* [AIM OF THE EXERCISE]
Could you please return each line of the data that has the word "niet"?

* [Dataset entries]
*** Begin section ***

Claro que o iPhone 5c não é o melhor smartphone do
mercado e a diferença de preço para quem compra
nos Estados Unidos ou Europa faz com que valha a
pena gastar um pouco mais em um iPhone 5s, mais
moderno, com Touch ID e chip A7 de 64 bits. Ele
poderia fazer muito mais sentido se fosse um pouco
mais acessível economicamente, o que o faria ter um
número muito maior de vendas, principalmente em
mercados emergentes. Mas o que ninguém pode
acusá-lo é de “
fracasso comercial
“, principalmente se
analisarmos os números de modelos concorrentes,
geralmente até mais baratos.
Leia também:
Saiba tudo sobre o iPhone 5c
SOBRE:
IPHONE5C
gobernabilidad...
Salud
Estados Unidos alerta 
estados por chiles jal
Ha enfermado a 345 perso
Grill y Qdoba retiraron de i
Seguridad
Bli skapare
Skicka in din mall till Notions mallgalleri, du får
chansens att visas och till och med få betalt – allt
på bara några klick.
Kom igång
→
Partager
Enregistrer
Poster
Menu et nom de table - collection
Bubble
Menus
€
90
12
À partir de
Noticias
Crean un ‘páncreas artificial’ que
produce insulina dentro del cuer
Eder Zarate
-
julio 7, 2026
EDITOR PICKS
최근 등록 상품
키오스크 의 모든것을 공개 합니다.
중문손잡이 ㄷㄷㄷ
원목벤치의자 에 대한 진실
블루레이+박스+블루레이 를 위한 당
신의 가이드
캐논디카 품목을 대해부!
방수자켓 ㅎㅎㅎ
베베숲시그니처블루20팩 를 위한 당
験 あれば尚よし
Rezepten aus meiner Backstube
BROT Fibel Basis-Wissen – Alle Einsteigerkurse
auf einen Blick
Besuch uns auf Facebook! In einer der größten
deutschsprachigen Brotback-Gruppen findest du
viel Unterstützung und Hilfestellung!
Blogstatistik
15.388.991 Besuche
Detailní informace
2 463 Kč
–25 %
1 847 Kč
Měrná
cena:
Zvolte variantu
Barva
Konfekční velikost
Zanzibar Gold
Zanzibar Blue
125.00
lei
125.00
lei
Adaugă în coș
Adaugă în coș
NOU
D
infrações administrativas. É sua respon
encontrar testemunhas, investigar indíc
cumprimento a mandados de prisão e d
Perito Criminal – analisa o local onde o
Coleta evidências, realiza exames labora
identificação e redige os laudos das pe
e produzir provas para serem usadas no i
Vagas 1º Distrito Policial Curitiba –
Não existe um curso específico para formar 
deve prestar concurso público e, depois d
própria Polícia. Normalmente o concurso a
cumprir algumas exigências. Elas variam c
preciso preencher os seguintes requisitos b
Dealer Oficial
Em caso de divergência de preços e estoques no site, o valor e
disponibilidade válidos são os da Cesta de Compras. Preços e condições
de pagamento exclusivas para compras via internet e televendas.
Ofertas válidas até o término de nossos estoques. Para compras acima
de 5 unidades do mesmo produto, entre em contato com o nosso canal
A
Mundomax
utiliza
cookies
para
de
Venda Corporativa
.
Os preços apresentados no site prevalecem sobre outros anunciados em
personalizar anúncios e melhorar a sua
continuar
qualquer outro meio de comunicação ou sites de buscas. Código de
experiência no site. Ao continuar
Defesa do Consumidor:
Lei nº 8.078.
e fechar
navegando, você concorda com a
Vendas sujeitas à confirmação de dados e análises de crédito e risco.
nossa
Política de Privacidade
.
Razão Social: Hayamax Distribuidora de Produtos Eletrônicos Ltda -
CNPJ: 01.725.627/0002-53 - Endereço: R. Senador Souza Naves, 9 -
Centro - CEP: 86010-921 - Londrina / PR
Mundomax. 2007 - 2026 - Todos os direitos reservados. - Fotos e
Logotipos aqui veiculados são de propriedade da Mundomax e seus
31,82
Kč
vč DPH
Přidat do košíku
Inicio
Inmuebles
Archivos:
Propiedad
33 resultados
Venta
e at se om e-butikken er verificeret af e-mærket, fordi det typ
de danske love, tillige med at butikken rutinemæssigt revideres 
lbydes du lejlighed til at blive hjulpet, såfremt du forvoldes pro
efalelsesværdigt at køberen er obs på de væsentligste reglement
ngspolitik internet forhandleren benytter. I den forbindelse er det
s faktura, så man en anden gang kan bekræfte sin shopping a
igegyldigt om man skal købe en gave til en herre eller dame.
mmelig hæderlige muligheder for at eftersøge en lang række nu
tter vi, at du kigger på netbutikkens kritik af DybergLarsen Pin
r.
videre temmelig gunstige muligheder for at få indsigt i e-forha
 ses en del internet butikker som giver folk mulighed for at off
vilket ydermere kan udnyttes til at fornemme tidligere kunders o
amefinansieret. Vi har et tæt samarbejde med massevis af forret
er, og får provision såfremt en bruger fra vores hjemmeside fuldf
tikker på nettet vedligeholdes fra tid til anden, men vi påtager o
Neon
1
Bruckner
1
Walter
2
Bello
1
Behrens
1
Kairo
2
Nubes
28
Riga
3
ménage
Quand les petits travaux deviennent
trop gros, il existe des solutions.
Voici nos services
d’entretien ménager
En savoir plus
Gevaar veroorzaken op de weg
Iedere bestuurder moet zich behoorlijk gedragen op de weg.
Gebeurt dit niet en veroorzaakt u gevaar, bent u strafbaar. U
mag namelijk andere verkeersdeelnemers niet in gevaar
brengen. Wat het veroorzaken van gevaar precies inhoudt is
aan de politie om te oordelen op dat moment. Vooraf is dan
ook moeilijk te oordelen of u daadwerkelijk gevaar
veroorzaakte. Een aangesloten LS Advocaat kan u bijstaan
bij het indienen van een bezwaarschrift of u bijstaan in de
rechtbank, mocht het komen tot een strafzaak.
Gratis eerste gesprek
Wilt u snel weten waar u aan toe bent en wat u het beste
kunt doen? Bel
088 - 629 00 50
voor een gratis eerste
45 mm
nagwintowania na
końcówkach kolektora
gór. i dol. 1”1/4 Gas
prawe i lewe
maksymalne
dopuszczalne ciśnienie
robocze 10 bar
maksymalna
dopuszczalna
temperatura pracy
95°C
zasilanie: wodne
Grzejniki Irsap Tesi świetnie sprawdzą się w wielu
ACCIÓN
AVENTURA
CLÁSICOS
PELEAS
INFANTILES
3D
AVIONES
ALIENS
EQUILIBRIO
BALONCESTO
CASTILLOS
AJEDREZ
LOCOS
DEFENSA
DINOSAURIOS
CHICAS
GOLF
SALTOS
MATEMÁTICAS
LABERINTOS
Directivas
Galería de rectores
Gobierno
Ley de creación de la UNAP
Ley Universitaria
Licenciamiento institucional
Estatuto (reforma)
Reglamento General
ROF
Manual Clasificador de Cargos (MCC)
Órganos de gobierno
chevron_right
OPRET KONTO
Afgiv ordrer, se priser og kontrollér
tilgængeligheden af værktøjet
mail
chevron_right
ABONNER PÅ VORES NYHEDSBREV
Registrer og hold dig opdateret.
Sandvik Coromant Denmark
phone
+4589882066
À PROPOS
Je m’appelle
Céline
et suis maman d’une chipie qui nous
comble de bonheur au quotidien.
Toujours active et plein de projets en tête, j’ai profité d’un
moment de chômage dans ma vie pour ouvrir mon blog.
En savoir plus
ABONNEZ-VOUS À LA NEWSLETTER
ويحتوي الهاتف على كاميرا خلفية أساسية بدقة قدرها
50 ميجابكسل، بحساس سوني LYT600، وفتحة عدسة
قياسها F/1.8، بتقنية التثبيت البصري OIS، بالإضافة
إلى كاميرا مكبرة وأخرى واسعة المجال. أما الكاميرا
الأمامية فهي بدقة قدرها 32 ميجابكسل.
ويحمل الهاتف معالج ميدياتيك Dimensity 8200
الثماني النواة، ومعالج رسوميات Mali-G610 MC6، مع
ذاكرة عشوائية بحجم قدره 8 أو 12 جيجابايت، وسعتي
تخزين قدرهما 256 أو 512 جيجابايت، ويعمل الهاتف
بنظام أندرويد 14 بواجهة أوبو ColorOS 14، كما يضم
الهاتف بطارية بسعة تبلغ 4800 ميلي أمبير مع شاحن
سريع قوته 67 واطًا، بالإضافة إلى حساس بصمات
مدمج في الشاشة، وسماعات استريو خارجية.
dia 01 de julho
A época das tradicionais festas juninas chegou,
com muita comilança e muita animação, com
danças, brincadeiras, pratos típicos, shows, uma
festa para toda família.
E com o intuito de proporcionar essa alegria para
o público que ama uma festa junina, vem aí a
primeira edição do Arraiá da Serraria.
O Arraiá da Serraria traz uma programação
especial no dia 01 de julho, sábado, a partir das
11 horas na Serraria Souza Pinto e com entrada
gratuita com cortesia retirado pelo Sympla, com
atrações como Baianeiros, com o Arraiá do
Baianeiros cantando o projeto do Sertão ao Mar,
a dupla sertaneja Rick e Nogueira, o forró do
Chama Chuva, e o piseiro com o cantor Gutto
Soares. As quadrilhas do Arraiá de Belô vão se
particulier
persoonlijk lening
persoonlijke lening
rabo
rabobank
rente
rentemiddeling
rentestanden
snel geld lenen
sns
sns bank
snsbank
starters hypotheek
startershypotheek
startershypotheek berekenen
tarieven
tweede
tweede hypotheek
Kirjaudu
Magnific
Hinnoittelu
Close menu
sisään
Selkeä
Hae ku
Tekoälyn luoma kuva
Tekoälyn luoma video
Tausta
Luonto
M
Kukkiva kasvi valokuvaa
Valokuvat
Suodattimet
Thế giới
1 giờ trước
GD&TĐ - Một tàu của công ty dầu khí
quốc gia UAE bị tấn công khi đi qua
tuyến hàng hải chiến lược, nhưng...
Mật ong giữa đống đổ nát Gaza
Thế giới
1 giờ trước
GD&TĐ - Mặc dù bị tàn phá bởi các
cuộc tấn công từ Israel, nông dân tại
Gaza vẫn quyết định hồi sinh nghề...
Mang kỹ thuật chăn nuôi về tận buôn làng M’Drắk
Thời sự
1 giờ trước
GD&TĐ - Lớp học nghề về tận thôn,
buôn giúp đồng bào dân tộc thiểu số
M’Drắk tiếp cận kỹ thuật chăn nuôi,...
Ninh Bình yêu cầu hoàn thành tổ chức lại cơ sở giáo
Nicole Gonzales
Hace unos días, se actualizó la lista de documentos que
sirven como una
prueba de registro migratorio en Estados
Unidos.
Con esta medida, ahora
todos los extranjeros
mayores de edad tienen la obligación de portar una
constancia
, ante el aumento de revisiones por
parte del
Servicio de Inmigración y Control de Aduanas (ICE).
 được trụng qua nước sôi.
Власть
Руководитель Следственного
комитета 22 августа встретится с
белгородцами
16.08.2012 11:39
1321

*** End section ***

* [RESPONSE]
Gebeurt dit niet en veroorzaakt u gevaar, bent u strafbaar. U
mag namelijk andere verkeersdeelnemers niet in gevaar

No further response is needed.